Hingga 1 September 2016, tercatat 168.512.237 orang terdaftar dalam BPJS Kesehatan. Mereka terdiri dari berbagai kalangan, yaitu penerima bantuan iuran (BPBI), pekerja bukan penerima upah (PBPU), bukan pekerja, serta pekerja penerima upah (PPU) pegawai negeri sipil (PNS), Tentara Nasional Indonesia (TNI), Kepolisian Republik Indonesia (POLRI), Badan Usaha Milik Negara (BUMN), Badan Usaha Milik Daerah (BUMN) dan swasta.
Mulai 1 April 2016 lalu, iuran JKN yang dikelola BPJS Kesehatan itu mengalami kenaikan. Ketentuan ini ditetapkan pemerintah dalam Peraturan Presiden Nomor 19 Tahun 2016 tentang Perubahan Kedua atas Peraturan Presiden Nomor 12 Tahun 2013 tentang Jaminan Kesehatan. Direktur Hukum, Komunikasi dan Hubungan Antarlembaga BPJS Kesehatan, Bayu Wahyudi menerangkan bahwa peningkatan iuran bulanan ini merupakan modal prinsip gotong royong dalam bidang kesehatan.
Bukan Omong Kosong, Apalagi Endorse
Manfaat BPJS Kesehatan yang bisa dirasakan semua kalangan bukan sekadar slogan, apalagi endorse. Keluarga kami sangat bersyukur, pada Oktober 2015 lalu BPJS Kesehatan Permudah Adik Jalani Operasi, Saat Keluarga Kami Berjauhan. Kemudahan serupa juga dirasakan sejumlah kenalan, teman, maupun kolega.

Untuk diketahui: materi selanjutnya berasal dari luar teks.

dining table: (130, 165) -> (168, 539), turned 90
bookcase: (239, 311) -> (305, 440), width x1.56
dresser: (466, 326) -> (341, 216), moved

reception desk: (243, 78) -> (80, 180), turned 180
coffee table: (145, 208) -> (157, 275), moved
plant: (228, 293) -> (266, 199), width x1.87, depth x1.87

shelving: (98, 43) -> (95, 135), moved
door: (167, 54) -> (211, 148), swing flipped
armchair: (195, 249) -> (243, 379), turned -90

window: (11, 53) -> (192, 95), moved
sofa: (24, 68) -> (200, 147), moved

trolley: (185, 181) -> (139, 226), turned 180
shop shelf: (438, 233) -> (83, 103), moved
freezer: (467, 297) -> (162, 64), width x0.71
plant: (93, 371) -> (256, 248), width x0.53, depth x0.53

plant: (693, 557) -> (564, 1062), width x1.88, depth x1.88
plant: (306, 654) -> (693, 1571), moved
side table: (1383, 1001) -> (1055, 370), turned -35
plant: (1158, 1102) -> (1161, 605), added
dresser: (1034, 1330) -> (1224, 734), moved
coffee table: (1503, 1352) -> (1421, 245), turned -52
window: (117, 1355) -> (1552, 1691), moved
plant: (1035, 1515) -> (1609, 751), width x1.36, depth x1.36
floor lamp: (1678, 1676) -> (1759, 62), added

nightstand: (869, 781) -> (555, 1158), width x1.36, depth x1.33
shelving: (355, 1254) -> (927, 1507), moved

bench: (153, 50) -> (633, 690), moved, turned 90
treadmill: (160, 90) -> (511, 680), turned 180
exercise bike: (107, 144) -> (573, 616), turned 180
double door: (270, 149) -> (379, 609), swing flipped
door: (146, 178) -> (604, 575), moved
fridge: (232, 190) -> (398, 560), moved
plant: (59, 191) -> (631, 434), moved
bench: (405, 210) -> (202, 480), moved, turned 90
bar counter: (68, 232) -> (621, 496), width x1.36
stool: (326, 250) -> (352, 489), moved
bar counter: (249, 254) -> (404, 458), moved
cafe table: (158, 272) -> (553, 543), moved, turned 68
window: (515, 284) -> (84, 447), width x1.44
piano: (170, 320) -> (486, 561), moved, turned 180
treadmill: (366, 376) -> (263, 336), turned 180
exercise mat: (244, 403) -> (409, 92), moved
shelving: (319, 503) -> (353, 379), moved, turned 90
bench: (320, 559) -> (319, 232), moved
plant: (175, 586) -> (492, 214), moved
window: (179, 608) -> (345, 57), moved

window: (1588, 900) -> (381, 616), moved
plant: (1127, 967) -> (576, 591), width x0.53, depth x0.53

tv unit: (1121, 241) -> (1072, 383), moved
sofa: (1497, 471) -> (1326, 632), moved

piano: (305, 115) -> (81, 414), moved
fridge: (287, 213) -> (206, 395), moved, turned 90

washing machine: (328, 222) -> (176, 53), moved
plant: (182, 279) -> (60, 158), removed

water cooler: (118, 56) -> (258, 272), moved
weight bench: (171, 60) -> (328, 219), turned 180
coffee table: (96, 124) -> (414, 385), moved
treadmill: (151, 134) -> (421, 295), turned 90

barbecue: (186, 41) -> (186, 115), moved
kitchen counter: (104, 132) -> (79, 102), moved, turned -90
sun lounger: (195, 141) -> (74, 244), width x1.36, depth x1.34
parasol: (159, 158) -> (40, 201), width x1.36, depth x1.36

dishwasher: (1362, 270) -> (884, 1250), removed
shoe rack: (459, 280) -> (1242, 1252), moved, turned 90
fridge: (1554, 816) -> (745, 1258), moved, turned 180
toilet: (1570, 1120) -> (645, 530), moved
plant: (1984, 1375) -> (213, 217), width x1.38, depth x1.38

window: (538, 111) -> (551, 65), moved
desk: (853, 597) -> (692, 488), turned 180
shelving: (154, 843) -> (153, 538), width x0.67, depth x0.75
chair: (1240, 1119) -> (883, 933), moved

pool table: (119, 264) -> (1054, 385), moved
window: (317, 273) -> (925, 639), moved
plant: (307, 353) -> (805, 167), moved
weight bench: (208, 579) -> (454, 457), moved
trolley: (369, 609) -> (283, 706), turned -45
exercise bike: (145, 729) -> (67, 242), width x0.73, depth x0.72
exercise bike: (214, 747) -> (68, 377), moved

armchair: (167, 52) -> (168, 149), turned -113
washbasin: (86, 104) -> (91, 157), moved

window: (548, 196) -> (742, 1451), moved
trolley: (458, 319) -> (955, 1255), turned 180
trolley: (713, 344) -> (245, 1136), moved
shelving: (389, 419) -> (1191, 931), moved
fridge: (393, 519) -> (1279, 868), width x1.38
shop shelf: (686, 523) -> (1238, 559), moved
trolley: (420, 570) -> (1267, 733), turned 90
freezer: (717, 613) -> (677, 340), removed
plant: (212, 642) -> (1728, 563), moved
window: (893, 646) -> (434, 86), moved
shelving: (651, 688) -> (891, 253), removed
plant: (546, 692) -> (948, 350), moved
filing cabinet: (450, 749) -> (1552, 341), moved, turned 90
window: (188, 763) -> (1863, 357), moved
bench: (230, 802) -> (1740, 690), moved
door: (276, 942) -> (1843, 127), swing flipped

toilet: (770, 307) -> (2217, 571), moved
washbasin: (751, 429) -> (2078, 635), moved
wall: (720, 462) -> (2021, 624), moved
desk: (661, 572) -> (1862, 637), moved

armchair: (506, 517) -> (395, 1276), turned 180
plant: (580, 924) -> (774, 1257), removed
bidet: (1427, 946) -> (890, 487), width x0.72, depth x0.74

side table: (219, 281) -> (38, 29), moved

Beberapa waktu, seorang teman yang kebetulan juga perantau jatuh sakit. Tidak ada saudara maupun keluarga yang tinggal sekota dengannya. Bermodalkan kartu BPJS Kesehatan dan bantuan orang-orang terdekat, ia dibawa ke dokter, lalu dirujuk untuk menjalani rawat inap di salah satu rumah sakit swasta di Kota Bandung.